Charge Dropping on Rindler Horizon: Coulomb Force Effects?

[jartsa]

Let's say I keep on dropping electrons on one spot of a Rindler horizon. Does the charge of the spot increase without a limit?

When the charge of the spot is very large, does the spot exert a Coulomb force on the electron I'm about to drop, causing the electron to start moving away from the spot, when I let go of the electron?

 

[PeterDonis]

Let's say I keep on dropping electrons on one spot of a Rindler horizon.

You can't. The Rindler horizon is not a "place in space" that you can pick out a spot on. Draw a spacetime diagram of this scenario and you will see why.

 

[pervect]

I'm not sure how to interpret the question, the closest I can come is to imagining a line-charge in flat Minkowskii space with some unspecified force holding it together. Perhaps the charges are implanted in a solid dielectric. Then we can ask how the line-charge looks to an accelerating observer. In Rindler time, the charge will not reach the event horizon at a finite value of the Rindler time coordinate, because the Rindler coordinates don't cover all of space-time.

 

[jartsa]

I'll answer myself, then people can correct.

I'm in an accelerating rocket dropping electrons.

A momentarily co-moving and co-located inertial observer says there are many fast moving dropped electrons nearby, with Lorentz-contracted electric fields.

So there are many electrons nearby, but no large Coulomb-force.

 

[PeterDonis]

I'm in an accelerating rocket dropping electrons.

A momentarily co-moving and co-located inertial observer says there are many fast moving dropped electrons nearby, with Lorentz-contracted electric fields.

No, he doesn't. He says there's one electron that's at rest relative to him (the one that was dropped at the instant he is co-moving with the accelerating rocket), another just behind him that's moving backwards a little bit relative to him, another a bit further behind him that's moving backwards a little faster, etc., etc. The Coulomb fields of these electrons are not significantly contracted.

So there are many electrons nearby, but no large Coulomb-force.

No; there are many electrons spread all over space behind the momentarily co-moving and co-located inertial observer, because they were all launched with different velocities relative to that observer and at different times in the past. So their Coulomb fields are at varying distances from the observer; by the time we get to electrons moving near the speed of light relative to that observer, they are also very far away, so their fields are much weaker even apart from Lorentz contraction.

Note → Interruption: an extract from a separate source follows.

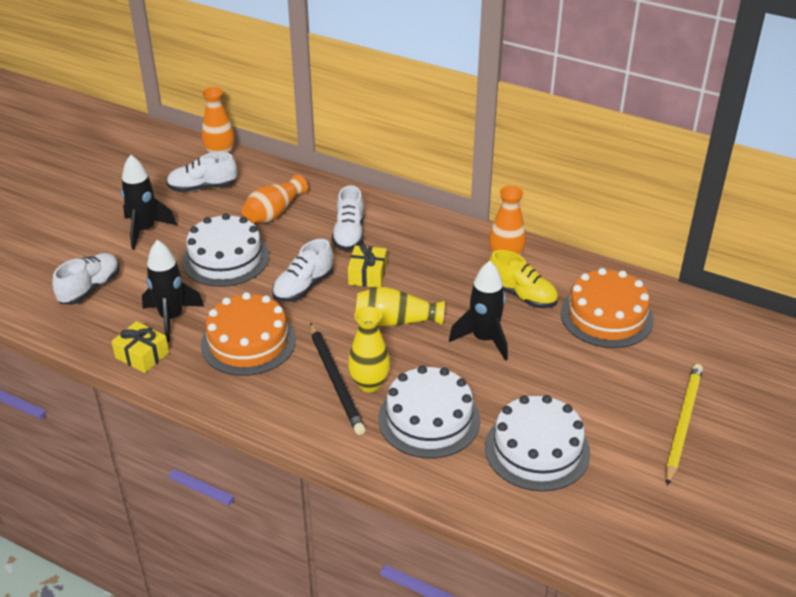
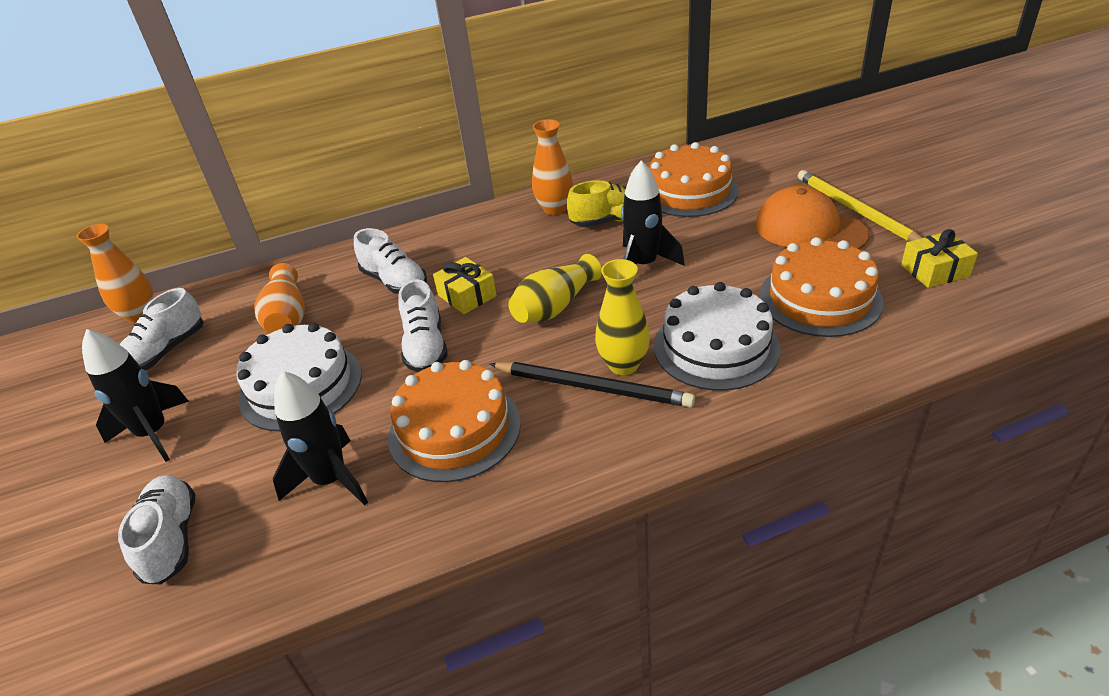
camera: 45 degrees left, 0 degrees up
(142, 355) = (358, 541): yellow gift -> yellow gift (935, 270)
(537, 450) = (820, 298): white cake -> orange cake
(625, 407) = (809, 229): none -> orange cap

Once again, drawing a spacetime diagram of the scenario will make all this obvious.

 

[Nugatory]

Another way of thinking about this problem:

It is the exact same flat Minkowski spacetime whether you use Rindler coordinates or ordinary Minkowski x,y,z,t coordinates to do your calculations, just as the surface of a plane and all the shapes drawn on it are the same whether you're using Cartesian or polar coordinates. The only reason to use one coordinate system instead of another for a particular problem is that you always want to choose the coordinate system to make the problem easy.

Now, Rindler coordinates are great for working out what the person accelerating in the spaceship observes, but not so great for figuring out how the electrons dropped from the spaceship behave So what you do is work out the behavior of the electrons using the ordinary Cartesian coordinates of an observer who is not accelerating... And then transform that result into Rindler coordinates when you're done if you want to.